Le Pakistan a reclamé il y a quelques jours le retrait du titre de chevalier accordé samedi par la reine Elizabeth II d’Angleterre à l’écrivain Salman Rushdie et un ministre a jugé qu’anoblir l’auteur des « Versets sataniques » justifiait des attentats suicide. Dans le centre du pays, des dizaines d’étudiants islamistes ont hurlé « Mort à Rushdie, mort à la Grande-Bretagne! » Brûlant des drapeaux britanniques. Ils ont incendié des photos de l’écrivain d’origine indienne.
Quelques centaines d’homme en colère à Lahore ont frappé avec leurs chaussures, en signe de mépris, des drapeaux de l’Union Jack. Deux cents personnes se sont rassemblées à Karachi, la métropole du sud.
Le Pakistan, dont le territoire était une ancienne colonie britannique jusqu’à la Partition de 1947, est révolté par la distinction accordée par la reine d’Angleterre à l’écrivain, qui peut désormais porter le titre « Sir » avant son prénom.
Il a passé des années dans la clandestinité, menacé par une fatwa lancée fin 1989 par le fondateur de la République islamique d’Iran, l’ayatollah Rouhollah Khomeiny, le « condamnant à mort » à cause de son roman « Les versets sataniques » jugé blasphématoire pour l’islam.
« Si quelqu’un lance des attaques avec des bombes attachées à son corps pour défendre l’honneur du prophète, alors elles sont justifiées », a déclaré le ministre pakistanais des Affaires religieuses, Ijaz-ul-Haq.
Il est ensuite revenu sur ses propos, expliquant à l’AFP que le titre de chevalier conféré à Rushdie allait ranimer l’extrémisme.

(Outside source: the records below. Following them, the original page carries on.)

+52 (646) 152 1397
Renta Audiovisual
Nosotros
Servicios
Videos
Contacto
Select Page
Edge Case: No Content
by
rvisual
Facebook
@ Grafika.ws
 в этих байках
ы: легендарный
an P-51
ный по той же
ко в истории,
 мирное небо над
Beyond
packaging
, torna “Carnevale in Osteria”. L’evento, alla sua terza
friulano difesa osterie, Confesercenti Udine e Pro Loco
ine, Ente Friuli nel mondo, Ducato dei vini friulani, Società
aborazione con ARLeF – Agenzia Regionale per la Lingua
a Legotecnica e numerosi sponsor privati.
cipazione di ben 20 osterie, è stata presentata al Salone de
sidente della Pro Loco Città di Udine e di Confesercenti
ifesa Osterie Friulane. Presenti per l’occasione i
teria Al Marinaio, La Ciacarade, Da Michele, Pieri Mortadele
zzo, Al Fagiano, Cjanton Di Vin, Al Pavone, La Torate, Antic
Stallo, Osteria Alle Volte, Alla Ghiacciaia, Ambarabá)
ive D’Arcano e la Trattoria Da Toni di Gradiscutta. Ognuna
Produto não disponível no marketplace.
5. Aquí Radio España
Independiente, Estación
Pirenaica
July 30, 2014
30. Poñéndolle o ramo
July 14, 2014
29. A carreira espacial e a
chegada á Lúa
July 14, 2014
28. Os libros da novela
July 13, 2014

« Si quelqu’un se fait exploser, il se sentira justifié dans ses actes. Comment pouvons-nous combattre le terrorisme lorsqu’un blasphémateur est récompensé par l’Occident? », a-t-il demandé.

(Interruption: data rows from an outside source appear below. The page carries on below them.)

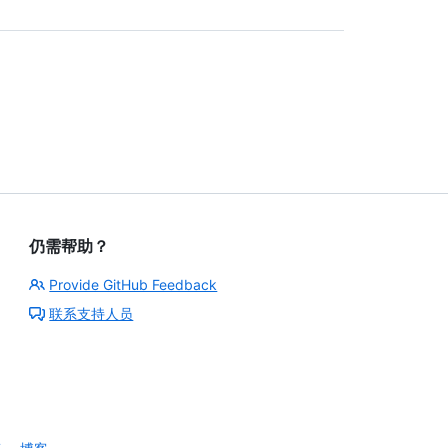
仍需帮助？
Provide GitHub Feedback
联系支持人员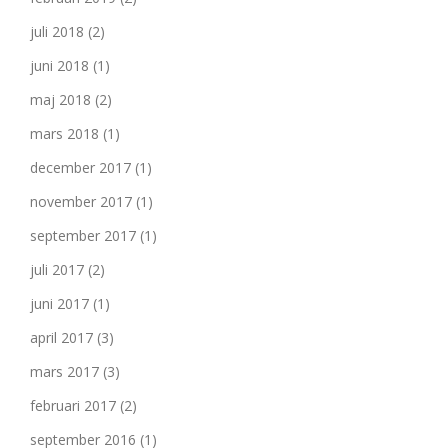
juli 2018
(2)
juni 2018
(1)
maj 2018
(2)
mars 2018
(1)
december 2017
(1)
november 2017
(1)
september 2017
(1)
juli 2017
(2)
juni 2017
(1)
april 2017
(3)
mars 2017
(3)
februari 2017
(2)
september 2016
(1)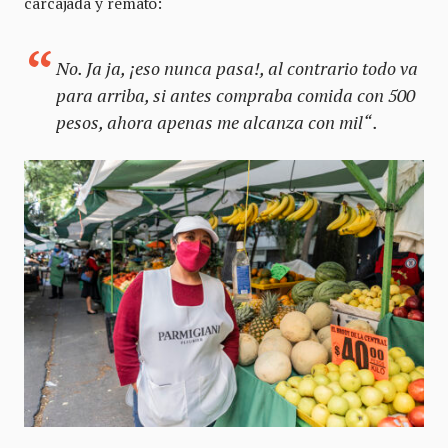
carcajada y remató:
No. Ja ja, ¡eso nunca pasa!, al contrario todo va
para arriba, si antes compraba comida con 500
pesos, ahora apenas me alcanza con mil“ .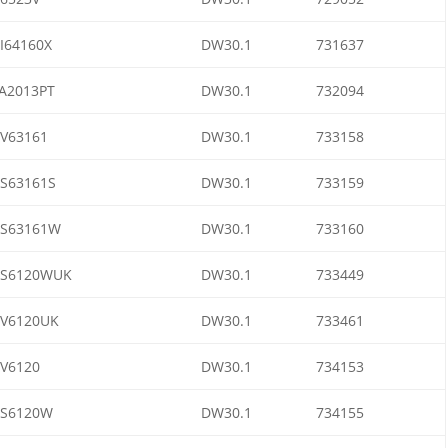
I64160X
DW30.1
731637
A2013PT
DW30.1
732094
V63161
DW30.1
733158
S63161S
DW30.1
733159
S63161W
DW30.1
733160
S6120WUK
DW30.1
733449
V6120UK
DW30.1
733461
V6120
DW30.1
734153
S6120W
DW30.1
734155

Le Pakistan, pays en majorité sunnite et allié des Occidentaux dans la « guerre contre le terrorisme », va officiellement protester auprès de Londres, a indiqué le ministère des Affaires étrangères.

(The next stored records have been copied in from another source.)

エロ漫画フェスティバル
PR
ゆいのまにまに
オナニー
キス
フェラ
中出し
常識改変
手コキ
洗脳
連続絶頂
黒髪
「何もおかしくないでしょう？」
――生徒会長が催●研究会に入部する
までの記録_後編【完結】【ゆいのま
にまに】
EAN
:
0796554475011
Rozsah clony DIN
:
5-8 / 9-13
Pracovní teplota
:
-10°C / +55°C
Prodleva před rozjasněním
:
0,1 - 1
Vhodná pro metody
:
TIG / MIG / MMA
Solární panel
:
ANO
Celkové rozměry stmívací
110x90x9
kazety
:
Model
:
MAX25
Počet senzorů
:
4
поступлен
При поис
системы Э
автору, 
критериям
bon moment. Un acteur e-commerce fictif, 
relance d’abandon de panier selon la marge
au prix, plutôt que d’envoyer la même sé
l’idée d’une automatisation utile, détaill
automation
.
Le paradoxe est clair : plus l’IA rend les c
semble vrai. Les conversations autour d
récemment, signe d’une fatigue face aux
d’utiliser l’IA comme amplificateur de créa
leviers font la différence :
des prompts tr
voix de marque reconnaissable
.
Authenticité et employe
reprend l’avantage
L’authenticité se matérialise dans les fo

La veille, l’assemblée nationale avait « fermement condamné » l’attribution à Salman Rushdie du titre de « Sir » en votant une résolution à l’unanimité. « Nous exigeons que la Grande-Bretagne se dispense de heurter la sensibilité des musulmans, et qu’elle enlève à l’écrivain le titre qui lui a été conféré » a demandé le ministre des Affaires parlementaires, Sher Afgan.
Avant le Pakistan, l’Iran avait parlé dimanche d’acte d' »islamophobie », même si Téhéran a promis en 1998 de pas appliquer sa fatwa contre Salman Rushdie.
L’opposition pakistanaise est tout aussi très irritée et déclare :  » Des pays occidentaux plaident pour l’harmonie inter religieuse, mais ils ne manquent pas une occasion de heurter la sensibilité des musulmans dans le monde. Ceux qui confèrent le titre de Sir à Rushdie sont des alliés de notre gouvernement, mais regardez les mesures qu’ils prennent », a critiqué Khawaja Asif, de la Ligue musulmane de l’ex-Premier ministre en exil Nawaz Sharif, opposant au général Musharraf.
La Grande-Bretagne a défendu la décision de la reine Elizabeth II.
« L’honneur fait à Sir Salman est amplement mérité et s’explique de lui-même », a déclaré son ambassade à Islamabad. « Ce titre de chevalier reflète la contribution de Salman Rushdie à la littérature au cours d’une carrière longue et riche », a-t-elle declaré.